(Data items)
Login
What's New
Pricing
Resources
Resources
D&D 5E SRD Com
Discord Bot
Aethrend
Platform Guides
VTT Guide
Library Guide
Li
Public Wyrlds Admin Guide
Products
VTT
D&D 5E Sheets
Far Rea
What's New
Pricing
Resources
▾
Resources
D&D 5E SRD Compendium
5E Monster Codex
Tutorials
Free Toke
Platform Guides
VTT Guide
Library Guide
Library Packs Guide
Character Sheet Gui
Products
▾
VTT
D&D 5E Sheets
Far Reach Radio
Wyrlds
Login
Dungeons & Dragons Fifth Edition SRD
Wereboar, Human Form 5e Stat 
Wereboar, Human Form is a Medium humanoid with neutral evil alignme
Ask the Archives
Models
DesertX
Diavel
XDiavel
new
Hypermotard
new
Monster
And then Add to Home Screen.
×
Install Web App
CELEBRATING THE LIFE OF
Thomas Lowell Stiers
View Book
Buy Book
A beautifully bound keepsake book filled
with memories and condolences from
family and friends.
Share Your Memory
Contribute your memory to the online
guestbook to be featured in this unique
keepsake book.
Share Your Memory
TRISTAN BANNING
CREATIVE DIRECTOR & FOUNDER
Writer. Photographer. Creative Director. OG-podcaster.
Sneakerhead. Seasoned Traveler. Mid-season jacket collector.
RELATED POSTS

REQUIRED WORK :: Print every record above exactly as it was given.

RESPONSE TO THIS EXERCISE ::
Login
What's New
Pricing
Resources
Resources
D&D 5E SRD Com
Discord Bot
Aethrend
Platform Guides
VTT Guide
Library Guide
Li
Public Wyrlds Admin Guide
Products
VTT
D&D 5E Sheets
Far Rea
What's New
Pricing
Resources
▾
Resources
D&D 5E SRD Compendium
5E Monster Codex
Tutorials
Free Toke
Platform Guides
VTT Guide
Library Guide
Library Packs Guide
Character Sheet Gui
Products
▾
VTT
D&D 5E Sheets
Far Reach Radio
Wyrlds
Login
Dungeons & Dragons Fifth Edition SRD
Wereboar, Human Form 5e Stat 
Wereboar, Human Form is a Medium humanoid with neutral evil alignme
Ask the Archives
Models
DesertX
Diavel
XDiavel
new
Hypermotard
new
Monster
And then Add to Home Screen.
×
Install Web App
CELEBRATING THE LIFE OF
Thomas Lowell Stiers
View Book
Buy Book
A beautifully bound keepsake book filled
with memories and condolences from
family and friends.
Share Your Memory
Contribute your memory to the online
guestbook to be featured in this unique
keepsake book.
Share Your Memory
TRISTAN BANNING
CREATIVE DIRECTOR & FOUNDER
Writer. Photographer. Creative Director. OG-podcaster.
Sneakerhead. Seasoned Traveler. Mid-season jacket collector.
RELATED POSTS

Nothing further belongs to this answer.